The first half of the film follows Tom Hanks‘ New York lawyer Jim Donovan, a solid man of unrivaled competency whose bothersome integrity complicates the sham trial of an accused Russian spy (a subtle and guarded Mark Rylance) he’s been tasked with defending. The powers that be would prefer the trial be kept above board but decidedly uncomplicated, taking legal shortcuts to convict the man. Donovan, however, performs his job the only way he knows how: competently and with integrity. When the trial concludes, however, he’s tasked to broker a secret exchange of the Russian spy for an American one in the recently-walled East Berlin. In over his head in a world of complex motivations and confused intensions, Donovan uses his homespun, black-and-white moral certainty to navigate the globe’s new political dangers.
As you can see, divisions and contradictions abound in Bridge of Spies, between the two halves of the film, the fighters of the Cold War and upholders of the Constitution, East and West Berlin, and between a postmodern political tinderbox and the decidedly premodern code of ethics Donovan uses like a weapon. As these contradictions begin to play out, they resonant more and more strongly, proving the merits of Spielberg’s seemingly-anachronistic classical style.
Philosophically, Cold War films (and especially spy films) tend to show a world of hazy borders, of battles waged off the map and mysteries set amidst the dissolution of an old world order. In Bridge of Spies, however, Spielberg subverts this ontological secrecy with an old-fashioned, resolute conviction. The film might feel too simplistic and moralistic to some, as if Spielberg were burying his head in the sand and ignoring the complex realities of the postwar world, but Bridge of Spies represents a refreshing blast of old-school sensibilities. Just as he channeled a great American filmmaker in the bucolic, John Ford-ian War Horse, he channels the comforting righteousness of Frank Capra in Bridge of Spies. A muted color palette reduces the world to black-and-white, and head-on, symmetrical shots emphasize a sturdy center, a stable force to stand on.
True, there is some moral grandstanding in both the text and the subtext of the film, but Bridge of Spies is just too damn fun to become weighted down. It moves deliberately and with purpose, weaving and unfolding its thematic concerns with precision. It also boasts a sharp sense of humor, buoyed by the supremely competent Hanks, whose sweetness and humanism mirrors the film’s own. A stacked supporting cast brings further wit and spirit to every interaction, from central figures like Rylance’s, to bit characters with a single scene (such as the various politicians Donovan wheels and deals with).
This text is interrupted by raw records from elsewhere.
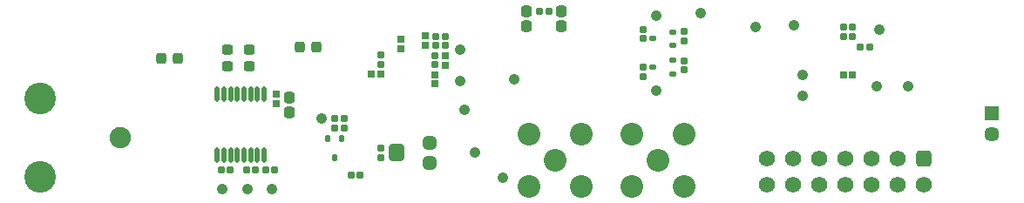
<source format=gbs>
G04*
G04 #@! TF.GenerationSoftware,Altium Limited,Altium Designer,24.10.1 (45)*
G04*
G04 Layer_Color=16711935*
%FSAX25Y25*%
%MOIN*%
G70*
G04*
G04 #@! TF.SameCoordinates,EC905C38-5B55-41C3-8357-A0E4B0657E30*
G04*
G04*
G04 #@! TF.FilePolarity,Negative*
G04*
G01*
G75*
G04:AMPARAMS|DCode=56|XSize=40.4mil|YSize=44.34mil|CornerRadius=10.85mil|HoleSize=0mil|Usage=FLASHONLY|Rotation=0.000|XOffset=0mil|YOffset=0mil|HoleType=Round|Shape=RoundedRectangle|*
%AMROUNDEDRECTD56*
21,1,0.04040,0.02264,0,0,0.0*
21,1,0.01870,0.04434,0,0,0.0*
1,1,0.02170,0.00935,-0.01132*
1,1,0.02170,-0.00935,-0.01132*
1,1,0.02170,-0.00935,0.01132*
1,1,0.02170,0.00935,0.01132*
%
%ADD56ROUNDEDRECTD56*%
G04:AMPARAMS|DCode=57|XSize=42.37mil|YSize=38.43mil|CornerRadius=10.36mil|HoleSize=0mil|Usage=FLASHONLY|Rotation=270.000|XOffset=0mil|YOffset=0mil|HoleType=Round|Shape=RoundedRectangle|*
%AMROUNDEDRECTD57*
21,1,0.04237,0.01772,0,0,270.0*
21,1,0.02165,0.03843,0,0,270.0*
1,1,0.02072,-0.00886,-0.01083*
1,1,0.02072,-0.00886,0.01083*
1,1,0.02072,0.00886,0.01083*
1,1,0.02072,0.00886,-0.01083*
%
%ADD57ROUNDEDRECTD57*%
G04:AMPARAMS|DCode=58|XSize=26.62mil|YSize=26.62mil|CornerRadius=7.41mil|HoleSize=0mil|Usage=FLASHONLY|Rotation=270.000|XOffset=0mil|YOffset=0mil|HoleType=Round|Shape=RoundedRectangle|*
%AMROUNDEDRECTD58*
21,1,0.02662,0.01181,0,0,270.0*
21,1,0.01181,0.02662,0,0,270.0*
1,1,0.01481,-0.00591,-0.00591*
1,1,0.01481,-0.00591,0.00591*
1,1,0.01481,0.00591,0.00591*
1,1,0.01481,0.00591,-0.00591*
%
%ADD58ROUNDEDRECTD58*%
G04:AMPARAMS|DCode=60|XSize=28.2mil|YSize=28.2mil|CornerRadius=7.8mil|HoleSize=0mil|Usage=FLASHONLY|Rotation=180.000|XOffset=0mil|YOffset=0mil|HoleType=Round|Shape=RoundedRectangle|*
%AMROUNDEDRECTD60*
21,1,0.02820,0.01260,0,0,180.0*
21,1,0.01260,0.02820,0,0,180.0*
1,1,0.01560,-0.00630,0.00630*
1,1,0.01560,0.00630,0.00630*
1,1,0.01560,0.00630,-0.00630*
1,1,0.01560,-0.00630,-0.00630*
%
%ADD60ROUNDEDRECTD60*%
G04:AMPARAMS|DCode=61|XSize=28.2mil|YSize=28.2mil|CornerRadius=7.8mil|HoleSize=0mil|Usage=FLASHONLY|Rotation=270.000|XOffset=0mil|YOffset=0mil|HoleType=Round|Shape=RoundedRectangle|*
%AMROUNDEDRECTD61*
21,1,0.02820,0.01260,0,0,270.0*
21,1,0.01260,0.02820,0,0,270.0*
1,1,0.01560,-0.00630,-0.00630*
1,1,0.01560,-0.00630,0.00630*
1,1,0.01560,0.00630,0.00630*
1,1,0.01560,0.00630,-0.00630*
%
%ADD61ROUNDEDRECTD61*%
%ADD75O,0.02072X0.05812*%
G04:AMPARAMS|DCode=80|XSize=26.62mil|YSize=26.62mil|CornerRadius=7.41mil|HoleSize=0mil|Usage=FLASHONLY|Rotation=0.000|XOffset=0mil|YOffset=0mil|HoleType=Round|Shape=RoundedRectangle|*
%AMROUNDEDRECTD80*
21,1,0.02662,0.01181,0,0,0.0*
21,1,0.01181,0.02662,0,0,0.0*
1,1,0.01481,0.00591,-0.00591*
1,1,0.01481,-0.00591,-0.00591*
1,1,0.01481,-0.00591,0.00591*
1,1,0.01481,0.00591,0.00591*
%
%ADD80ROUNDEDRECTD80*%
G04:AMPARAMS|DCode=84|XSize=42.37mil|YSize=38.43mil|CornerRadius=10.36mil|HoleSize=0mil|Usage=FLASHONLY|Rotation=0.000|XOffset=0mil|YOffset=0mil|HoleType=Round|Shape=RoundedRectangle|*
%AMROUNDEDRECTD84*
21,1,0.04237,0.01772,0,0,0.0*
21,1,0.02165,0.03843,0,0,0.0*
1,1,0.02072,0.01083,-0.00886*
1,1,0.02072,-0.01083,-0.00886*
1,1,0.02072,-0.01083,0.00886*
1,1,0.02072,0.01083,0.00886*
%
%ADD84ROUNDEDRECTD84*%
%ADD85C,0.12111*%
%ADD86C,0.08174*%
%ADD87C,0.08725*%
%ADD88C,0.05686*%
%ADD89R,0.05686X0.05686*%
%ADD90C,0.06206*%
G04:AMPARAMS|DCode=91|XSize=62.06mil|YSize=62.06mil|CornerRadius=16.26mil|HoleSize=0mil|Usage=FLASHONLY|Rotation=180.000|XOffset=0mil|YOffset=0mil|HoleType=Round|Shape=RoundedRectangle|*
%AMROUNDEDRECTD91*
21,1,0.06206,0.02953,0,0,180.0*
21,1,0.02953,0.06206,0,0,180.0*
1,1,0.03253,-0.01476,0.01476*
1,1,0.03253,0.01476,0.01476*
1,1,0.03253,0.01476,-0.01476*
1,1,0.03253,-0.01476,-0.01476*
%
%ADD91ROUNDEDRECTD91*%
%ADD115C,0.04237*%
G04:AMPARAMS|DCode=116|XSize=65.99mil|YSize=62.06mil|CornerRadius=16.26mil|HoleSize=0mil|Usage=FLASHONLY|Rotation=270.000|XOffset=0mil|YOffset=0mil|HoleType=Round|Shape=RoundedRectangle|*
%AMROUNDEDRECTD116*
21,1,0.06599,0.02953,0,0,270.0*
21,1,0.03347,0.06206,0,0,270.0*
1,1,0.03253,-0.01476,-0.01673*
1,1,0.03253,-0.01476,0.01673*
1,1,0.03253,0.01476,0.01673*
1,1,0.03253,0.01476,-0.01673*
%
%ADD116ROUNDEDRECTD116*%
G04:AMPARAMS|DCode=117|XSize=50.24mil|YSize=50.24mil|CornerRadius=13.31mil|HoleSize=0mil|Usage=FLASHONLY|Rotation=270.000|XOffset=0mil|YOffset=0mil|HoleType=Round|Shape=RoundedRectangle|*
%AMROUNDEDRECTD117*
21,1,0.05024,0.02362,0,0,270.0*
21,1,0.02362,0.05024,0,0,270.0*
1,1,0.02662,-0.01181,-0.01181*
1,1,0.02662,-0.01181,0.01181*
1,1,0.02662,0.01181,0.01181*
1,1,0.02662,0.01181,-0.01181*
%
%ADD117ROUNDEDRECTD117*%
G04:AMPARAMS|DCode=118|XSize=21.5mil|YSize=26.62mil|CornerRadius=6.13mil|HoleSize=0mil|Usage=FLASHONLY|Rotation=270.000|XOffset=0mil|YOffset=0mil|HoleType=Round|Shape=RoundedRectangle|*
%AMROUNDEDRECTD118*
21,1,0.02150,0.01437,0,0,270.0*
21,1,0.00925,0.02662,0,0,270.0*
1,1,0.01225,-0.00719,-0.00463*
1,1,0.01225,-0.00719,0.00463*
1,1,0.01225,0.00719,0.00463*
1,1,0.01225,0.00719,-0.00463*
%
%ADD118ROUNDEDRECTD118*%
G04:AMPARAMS|DCode=119|XSize=21.5mil|YSize=26.62mil|CornerRadius=6.13mil|HoleSize=0mil|Usage=FLASHONLY|Rotation=0.000|XOffset=0mil|YOffset=0mil|HoleType=Round|Shape=RoundedRectangle|*
%AMROUNDEDRECTD119*
21,1,0.02150,0.01437,0,0,0.0*
21,1,0.00925,0.02662,0,0,0.0*
1,1,0.01225,0.00463,-0.00719*
1,1,0.01225,-0.00463,-0.00719*
1,1,0.01225,-0.00463,0.00719*
1,1,0.01225,0.00463,0.00719*
%
%ADD119ROUNDEDRECTD119*%
D56*
X0113583Y0034252D02*
D03*
Y0039961D02*
D03*
X0204429Y0067224D02*
D03*
Y0072933D02*
D03*
X0217815Y0067224D02*
D03*
Y0072933D02*
D03*
D57*
X0064567Y0055020D02*
D03*
X0124114Y0059055D02*
D03*
X0117815D02*
D03*
X0070866Y0055020D02*
D03*
D58*
X0329134Y0066831D02*
D03*
X0325591D02*
D03*
X0329134Y0063090D02*
D03*
X0325591D02*
D03*
X0335531Y0059350D02*
D03*
X0331988D02*
D03*
X0104527Y0012205D02*
D03*
X0108071D02*
D03*
X0100787Y0012106D02*
D03*
X0097244D02*
D03*
X0091142D02*
D03*
X0087598D02*
D03*
X0209350Y0073032D02*
D03*
X0212894D02*
D03*
X0137303Y0010039D02*
D03*
X0140847D02*
D03*
D60*
X0108563Y0041083D02*
D03*
Y0037461D02*
D03*
X0173327Y0055945D02*
D03*
Y0052323D02*
D03*
X0156398Y0058524D02*
D03*
Y0062146D02*
D03*
X0165748Y0063524D02*
D03*
Y0059902D02*
D03*
X0169390Y0048661D02*
D03*
Y0045039D02*
D03*
D61*
X0325551Y0048425D02*
D03*
X0329173D02*
D03*
X0148661Y0048720D02*
D03*
X0145039D02*
D03*
D75*
X0104035Y0017815D02*
D03*
X0101476D02*
D03*
X0098917D02*
D03*
X0096358D02*
D03*
X0093799D02*
D03*
X0091240D02*
D03*
X0088681D02*
D03*
X0086122D02*
D03*
X0104035Y0041043D02*
D03*
X0101476D02*
D03*
X0098917D02*
D03*
X0096358D02*
D03*
X0093799D02*
D03*
X0091240D02*
D03*
X0088681D02*
D03*
X0086122D02*
D03*
D80*
X0148819Y0020472D02*
D03*
Y0016929D02*
D03*
X0248917Y0048031D02*
D03*
Y0051575D02*
D03*
X0248917Y0065945D02*
D03*
Y0062402D02*
D03*
X0264567Y0053937D02*
D03*
Y0050394D02*
D03*
Y0065158D02*
D03*
Y0061614D02*
D03*
X0169587Y0063287D02*
D03*
Y0059744D02*
D03*
X0173327Y0059744D02*
D03*
Y0063287D02*
D03*
X0131004Y0031791D02*
D03*
Y0028248D02*
D03*
X0148622Y0056201D02*
D03*
Y0052658D02*
D03*
X0134744Y0031791D02*
D03*
Y0028248D02*
D03*
X0169488Y0056004D02*
D03*
Y0052461D02*
D03*
D84*
X0089862Y0058071D02*
D03*
X0098228D02*
D03*
X0089862Y0051772D02*
D03*
X0098228D02*
D03*
D85*
X0018406Y0039469D02*
D03*
Y0009547D02*
D03*
D86*
X0049114Y0024508D02*
D03*
D87*
X0244724Y0005748D02*
D03*
X0264724D02*
D03*
Y0025748D02*
D03*
X0244724D02*
D03*
X0254724Y0015748D02*
D03*
X0205354Y0005748D02*
D03*
X0225354D02*
D03*
Y0025748D02*
D03*
X0205354D02*
D03*
X0215354Y0015748D02*
D03*
D88*
X0382480Y0025984D02*
D03*
D89*
Y0033858D02*
D03*
D90*
X0296424Y0006465D02*
D03*
Y0016417D02*
D03*
X0306424D02*
D03*
Y0006465D02*
D03*
X0316378Y0006417D02*
D03*
Y0016417D02*
D03*
X0326378Y0006417D02*
D03*
Y0016417D02*
D03*
X0356378Y0006417D02*
D03*
X0346378Y0016417D02*
D03*
Y0006417D02*
D03*
X0336378Y0016417D02*
D03*
Y0006417D02*
D03*
D91*
X0356378Y0016417D02*
D03*
D115*
X0350492Y0044094D02*
D03*
X0338484D02*
D03*
X0339469Y0065847D02*
D03*
X0088189Y0004823D02*
D03*
X0199606Y0046850D02*
D03*
X0179035Y0046358D02*
D03*
X0179134Y0058366D02*
D03*
X0254035Y0071063D02*
D03*
Y0042520D02*
D03*
X0291929Y0066732D02*
D03*
X0310039Y0040551D02*
D03*
Y0048622D02*
D03*
X0306594Y0067421D02*
D03*
X0184646Y0018898D02*
D03*
X0195276Y0009055D02*
D03*
X0180709Y0035039D02*
D03*
X0125886Y0031791D02*
D03*
X0107185Y0004823D02*
D03*
X0097835D02*
D03*
X0271063Y0072146D02*
D03*
D116*
X0154626Y0018701D02*
D03*
D117*
X0167421Y0014764D02*
D03*
Y0022638D02*
D03*
D118*
X0252854Y0051575D02*
D03*
X0260335Y0054134D02*
D03*
Y0049016D02*
D03*
X0252854Y0062402D02*
D03*
X0260335Y0064961D02*
D03*
Y0059842D02*
D03*
D119*
X0131004Y0016732D02*
D03*
X0128445Y0024213D02*
D03*
X0133563D02*
D03*
M02*

</source>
Although the contributions of the Coen Brothers, who co-wrote the script with Matt Charman, aren’t immediately apparent, something of the absurdity they found in small moments and background action remains, adding life and dimension to the film.
As Hanks’ Donovan professes in one key speech, reminiscent of the rhetoric of Lincoln, the Cold War may not involve armies, but it is nonetheless a true battle of ideologies, between the freedom of the West and the repression of East. This is, no doubt, a historically dubious oversimplification, but it’s also what good Americans like James Donovan believed, what they stood for. And it’s this this prism of belief, through Donovan’s point of view, that Spielberg constructs Bridge of Spies.